Durante la mañana se hacían colas larguísimas solo para conseguir un trozo de pan y algún huevo. La vida era dura para una persona sola, lo que unía a Greta con su vecina. A su tía la veía poco, enclaustrada como estaba en una mansión a solas con dos empleadas. La mujer no le perdonaba a su sobrina que hubiera avergonzado a la familia al contar el pasado en que había sido una niña de la calle.

Greta intentaba cumplir con las tareas de una sobrina, pues así se lo había indicado la hermana Henrietta. Esta le recalcaba el lema del Ejército de Salvación: «Corazón a Dios, mano al hombre». Era entonces que visitaba a fräu Edwina. Eran momentos incómodos para ambas, pues la tía estaba enojada y la sobrina no se arrepentía. Y así las dos compartían un té, o una malta si se conseguía, en la salita del cuadro del Führer y Greta se iba pronto. Era siempre esta la hora más larga de su jornada.

En la mansión de Charlottenburg estaba Greta cuando se escuchó por radio la noticia de que habían atentado contra la vida del Führer. Fräu Edwina se sobresaltó, horrorizada. Comenzó a despotricar contra aquellos que infieles al III Reich y opositores del bueno de Adolf Hitler.

Greta tenía otras ideas, que no podía expresar abiertamente. Fue así que se limitó a escuchar la radio y comentar con alguna interjección como «Oh» o alguna negación como «¡Imposible!» Así ganó algunos puntos con su señora tía, quien dudaba de la fidelidad de Greta al régimen nazi.

Las agotadoras tardes con fräu Edwina se compensaban con el trabajo en la iglesia. El reverendo Thiele aún no volvía de entre los soldados de alguno de los tantos frentes. La hermana Henrietta creía que podía estar en Roma. Temía esto, pues las noticias que llegaban desde allí no eran alentadoras.

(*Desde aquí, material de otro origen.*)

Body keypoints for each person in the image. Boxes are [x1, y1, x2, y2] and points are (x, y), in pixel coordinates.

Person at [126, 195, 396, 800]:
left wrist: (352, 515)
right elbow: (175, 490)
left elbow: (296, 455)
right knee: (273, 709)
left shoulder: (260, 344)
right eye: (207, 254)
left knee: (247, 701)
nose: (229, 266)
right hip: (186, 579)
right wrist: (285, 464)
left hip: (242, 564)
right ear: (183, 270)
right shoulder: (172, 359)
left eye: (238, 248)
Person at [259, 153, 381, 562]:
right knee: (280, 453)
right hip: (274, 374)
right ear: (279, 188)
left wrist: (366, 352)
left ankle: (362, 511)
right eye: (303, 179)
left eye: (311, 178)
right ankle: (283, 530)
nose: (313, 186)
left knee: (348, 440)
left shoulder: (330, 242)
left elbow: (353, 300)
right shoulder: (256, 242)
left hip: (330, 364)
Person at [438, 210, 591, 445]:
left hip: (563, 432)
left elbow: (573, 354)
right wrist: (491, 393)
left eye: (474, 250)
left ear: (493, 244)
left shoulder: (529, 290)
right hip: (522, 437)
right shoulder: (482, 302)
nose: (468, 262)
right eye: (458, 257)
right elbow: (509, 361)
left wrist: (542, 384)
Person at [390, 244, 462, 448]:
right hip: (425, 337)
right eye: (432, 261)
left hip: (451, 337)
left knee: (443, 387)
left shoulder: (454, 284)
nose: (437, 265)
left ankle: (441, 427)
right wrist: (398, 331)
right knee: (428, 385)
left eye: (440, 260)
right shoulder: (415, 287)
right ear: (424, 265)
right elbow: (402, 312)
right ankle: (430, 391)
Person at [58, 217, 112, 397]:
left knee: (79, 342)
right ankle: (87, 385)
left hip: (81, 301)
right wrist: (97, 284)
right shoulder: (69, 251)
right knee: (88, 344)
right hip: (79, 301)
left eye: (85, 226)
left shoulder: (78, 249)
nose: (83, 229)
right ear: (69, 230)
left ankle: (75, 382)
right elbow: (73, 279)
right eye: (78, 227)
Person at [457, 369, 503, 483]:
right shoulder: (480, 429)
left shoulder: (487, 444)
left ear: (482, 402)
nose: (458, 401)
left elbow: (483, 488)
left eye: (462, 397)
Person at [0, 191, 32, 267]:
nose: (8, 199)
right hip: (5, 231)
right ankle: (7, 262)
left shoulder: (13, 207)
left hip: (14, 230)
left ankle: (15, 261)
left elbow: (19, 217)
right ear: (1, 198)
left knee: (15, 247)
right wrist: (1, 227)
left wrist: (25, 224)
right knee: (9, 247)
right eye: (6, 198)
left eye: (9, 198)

Todos parecían tener noticias de sus familiares y amigos. Todos menos Greta. La carta que esperaba de Luther no llegaba. Esperaba a un fantasma. Incluso con la presencia del coronel y su desprecio por el soldadito, Greta dudaba de la veracidad de sus recuerdos. Si bien la ruptura del disco de Beethoven le había dado una noción de la realidad que había vivido, puesto que Von Wegberg, si bien despreciaba a Greta, más aún odiaba el hecho de que ella no lo quisiera a él y eligiera un joven sin pasado.

Mientras en Berlín la vida de Greta se desarrollaba como una tragicomedia, en el mundo empezaba 1945. Sin nada que festejar, el 27 de enero fue un día triste en que las tropas aliadas liberaron el campo de concentración y exterminio de Auschwitz. Alemania y el mundo empezaban a abrir los ojos ante el horror cometido en pos de la supremacía racial. Había quienes negaban la realidad de los campos de concentración y del genocidio que allí tuvo lugar. «El Führer», decían, y se llenaban la boca con fantasías de un hombre todopoderoso, líder del mejor pueblo que pudo existir: el de la raza aria.

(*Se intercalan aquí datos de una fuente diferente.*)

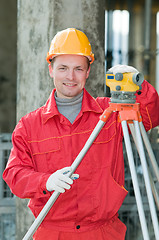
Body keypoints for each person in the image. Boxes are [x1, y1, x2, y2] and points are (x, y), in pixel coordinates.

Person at [3, 28, 159, 240]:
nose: (71, 76)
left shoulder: (110, 112)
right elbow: (14, 174)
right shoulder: (29, 125)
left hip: (103, 232)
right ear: (51, 69)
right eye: (63, 68)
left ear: (88, 72)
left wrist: (137, 85)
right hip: (53, 233)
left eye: (78, 69)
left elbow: (151, 116)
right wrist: (45, 181)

Este imaginario duró hasta abril, cuando el canciller del III Reich se encerró en un refugio herméticamente aislado y se suicidó. Berlín había sido conquistada ese mismo día por el Ejército Rojo de la Unión Soviética. Poco a poco se fueron rindiendo en los distintos frentes. La pérdida de Berlín, la falta de líder político y militar, el hambre y el frío terminaron por devastar a la Wehrmacht[1]. Como podían, los soldados soltaron armas y comenzaron a caminar de vuelta a casa. Alemania era un caos y era difícil distinguir si en el camino te cruzabas con una persona de bien o con un malhechor. Judíos y gitanos desplazados también volvían a sus pueblos. Aquellos que habían sido enemigos se miraban pasar por puentes y rutas y se ignoraban. Pronto, demasiado pronto, el 5 de junio, los comandantes de las cuatro potencias de ocupación, Estados Unidos, Francia, Reino Unido y la URSS, ocuparon la ciudad capital y constituyeron el Consejo de Control Aliado, diluyendo con esto el III Reich.